My husband and I lived in Maine until I left several years ago; he's still there. I am trying to decide whether to pursue a divorce or a legal separation. I've found a helpful do-it-yourself divorce packet for Maine, but nothing about how to file for legal separation. I called the county court and was told that I should consult an attorney because the separation agreement and the petition for judicial separation required specific legal language. 
I don't have much money but my spouse and I are intelligent, well educated and willing to separate or divorce without taking each other to court over financial settlements, and the kids are grown; I think we could handle this without attorneys if I could just find the necessary legal language for the petition. (I've seen the separation agreement forms on RocketLawyer...) I just can't seem to find that language online. Any advice would be greatly appreciated.


----------



## Malpheous (May 3, 2013)

State of Maine Judicial Branch: Divorce Without Children

Maine Divorce: Key Facts | Nolo.com


----------



## Escondi (Mar 12, 2014)

Thank you for the links.

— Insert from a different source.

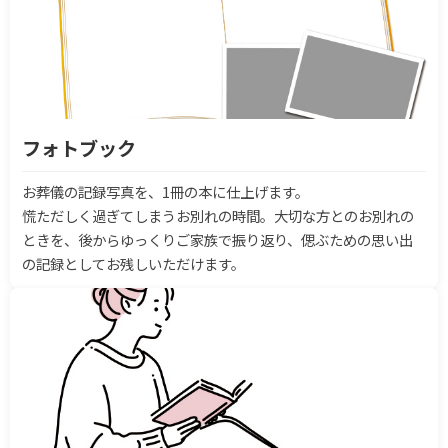
フォトブック
お葬儀の記録写真を、1冊の本に仕上げます。
慌ただしく過ぎてしまうお別れの時間。大切な方とのお別れの
ときを、後からゆっくりご家族で振り返り、偲ぶための思い出
の記録としてお残しいただけます。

I've already found useful information on divorce without children; my difficulty is in finding information about legal separation without children.


----------



## wilderness (Jan 9, 2013)

Stay married.


----------



## Malpheous (May 3, 2013)

I was in a rush when I put those up there. My point was that if you're contemplating separation in a no-fault state, with no children, already living separate; file divorce. Separation would not serve any purpose for you.

Although, if you left several years ago, you may be better to file in your current state. You could go by the county courthouse and discuss it with a legal clerk in the family court area. They'd be able to help you decide if they have jurisdiction and compare any pros and cons between the states.


----------